Forgetting about the Real World
For some people, the advantages of having a Second Life avatar are even more pronounced. Bonnie Lasser-Nadeau, who lives near Memphis, Tenn., developed a thyroid condition and her health took a turn for the worse. Going into Second Life as the sexy avatar Wisteria Wilds lifted Lasser-Nadeau's spirits.
"Wisteria is my muse," she said. "She's my vision board. She is what I am bringing back into my life. Good friends. Solid friendships. Mobility. … She's leading me there. She's brought back my creative side again — which is just wonderful."
Lasser-Nadeau, who works as a data specialist for Verizon Wireless, added that Second Life has helped her to forget about real world barriers, such as the quick way people categorize each other based on appearances. With Wisteria, she's freer, and it's carrying over to her relationships.
Meeting Your Match on Second Life
Some meetings in Second Life between avatars have triggered real-world relationships, even marriages. Sammie Bordeaux and Alan Seeger met as Sansarya Caligari and Phoenix Psaltery and dated there.
They took the relationship to the real world, exchanging photos and speaking on the phone. Before meeting in person, Seeger revealed that he required the use of a wheelchair, thinking Bordeaux might change her mind. She didn't. She recalled telling him, "How could you think it makes a difference?"
They arranged to meet in a small town in South Dakota, near Bordeaux's home.
Bordeaux recalls kissing Seeger as soon as they met, right in front of her kids. She remembered how her kids were "really shocked when their mom went and kissed a stranger in a parking lot van."
Added Seeger, "It was such a catharsis. It was such a feeling, like here she is in the flesh, instead of in the pixels, so to speak. It was an amazing feeling. I didn't know what to expect as far as her reaction. When you kissed me, it was a big surprise. … It's like we had known each other for ages."

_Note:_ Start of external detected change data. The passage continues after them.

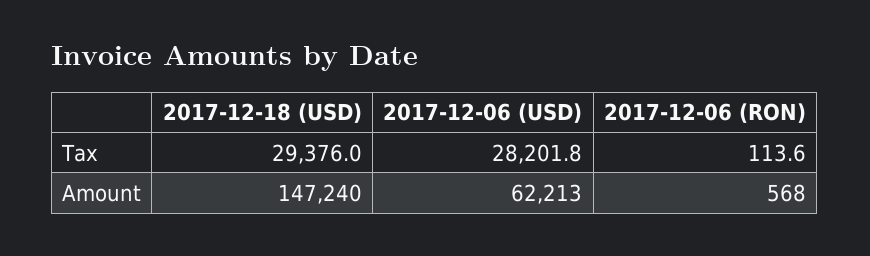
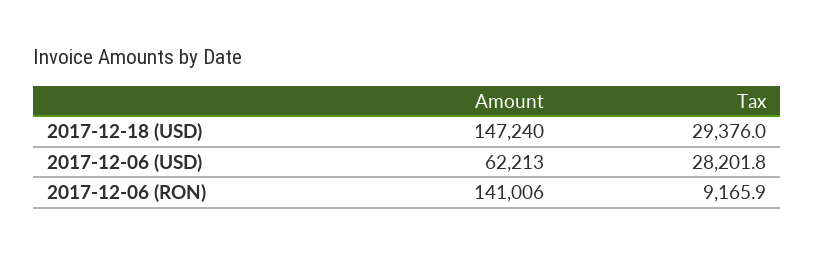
  {
    "2017-12-18 (USD)": {
      "Tax": 29376,
      "Amount": 147240
    },
    "2017-12-06 (USD)": {
      "Tax": 28201.8,
      "Amount": 62213
    },
    "2017-12-06 (RON)": {
-     "Tax": 113.6,
+     "Tax": 9165.9,
-     "Amount": 568
+     "Amount": 141006
    }
  }

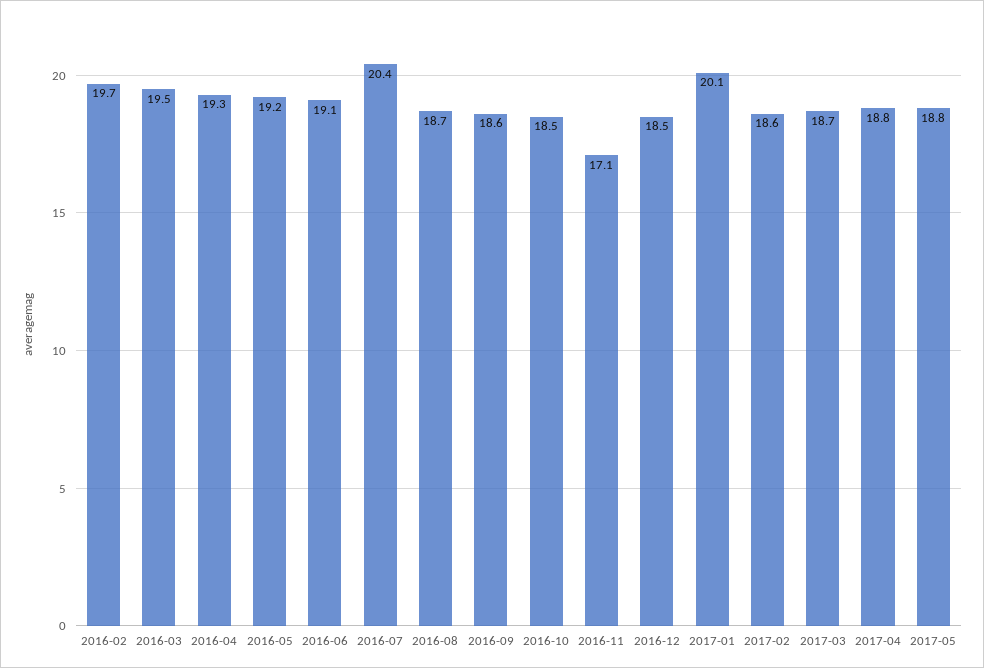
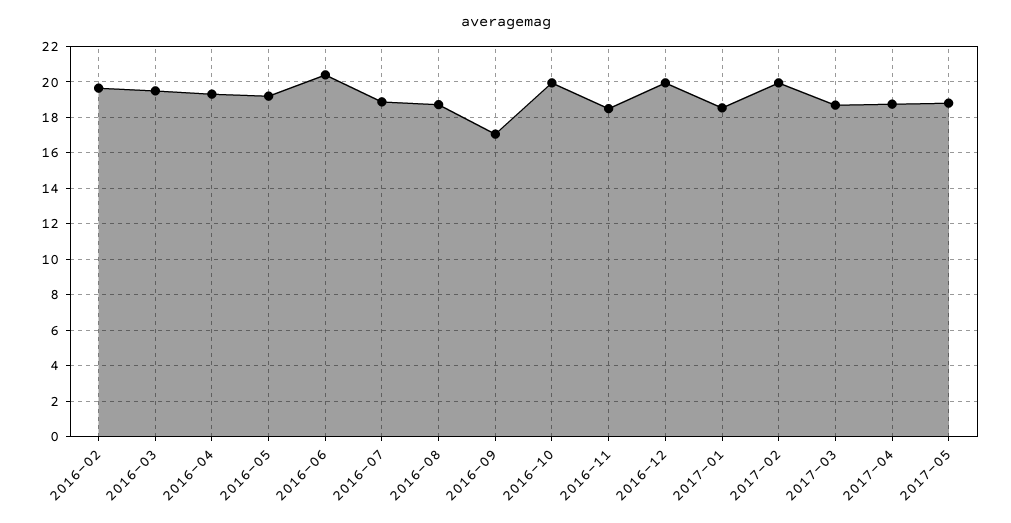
  {
    "2016-02": 19.7,
    "2016-03": 19.5,
    "2016-04": 19.3,
    "2016-05": 19.2,
-   "2016-06": 19.1,
+   "2016-06": 20.5,
-   "2016-07": 20.4,
+   "2016-07": 19,
    "2016-08": 18.7,
-   "2016-09": 18.6,
+   "2016-09": 17,
-   "2016-10": 18.5,
+   "2016-10": 20,
-   "2016-11": 17.1,
+   "2016-11": 18.5,
-   "2016-12": 18.5,
+   "2016-12": 20,
-   "2017-01": 20.1,
+   "2017-01": 18.5,
-   "2017-02": 18.6,
+   "2017-02": 20,
    "2017-03": 18.7,
    "2017-04": 18.8,
    "2017-05": 18.8
  }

Seeger and Bordeaux held a lavish wedding in Second Life, but only a modest one in the real world.
Another Second Lifer who met a love interest on the Web site and then took it to the real world is Peter Lokke. Lokke was a Pathmark store manager in Queens, N.Y., when he joined Second Life three years ago and created the avatar Crucial Armitage, a sexy female fashion designer.
According to Marc Fetscherin, who teaches at Rollins College in Florida, where he specializes in consumer behavior in digital environments, at least one-third of the users on Second Life are men posing as women.
After two years on the Web site, Lokke realized he could earn a living selling virtual clothing. He quit his job at Pathmark earlier this year to focus exclusively on his Second Life business, where he's earning on average $5,000 a month.
Lokke and other Second Life business people earn Linden Dollars, the currency of Second Life, which can be converted to U.S. dollars and deposited into PayPal accounts.
Blurring Reality?
Still, no matter how wonderful things appear to be in Second Life, some experts wonder whether it's healthy.
"I call it no life," said David Greenfield, a psychologist with the Center for Internet Behavior. He also said that when you're on Second Life, you can't handle your first life and that alternate realities, if they're used in moderation, are fine but the Internet blurs what moderation is because it's easy to lose perspective of time and space.
He said online virtual worlds like Second Life raise social issues.
"Why is it so easy to create an online life and not one in real life?" he asked.
But for the moment, thousands of residents continue to lead dual lives.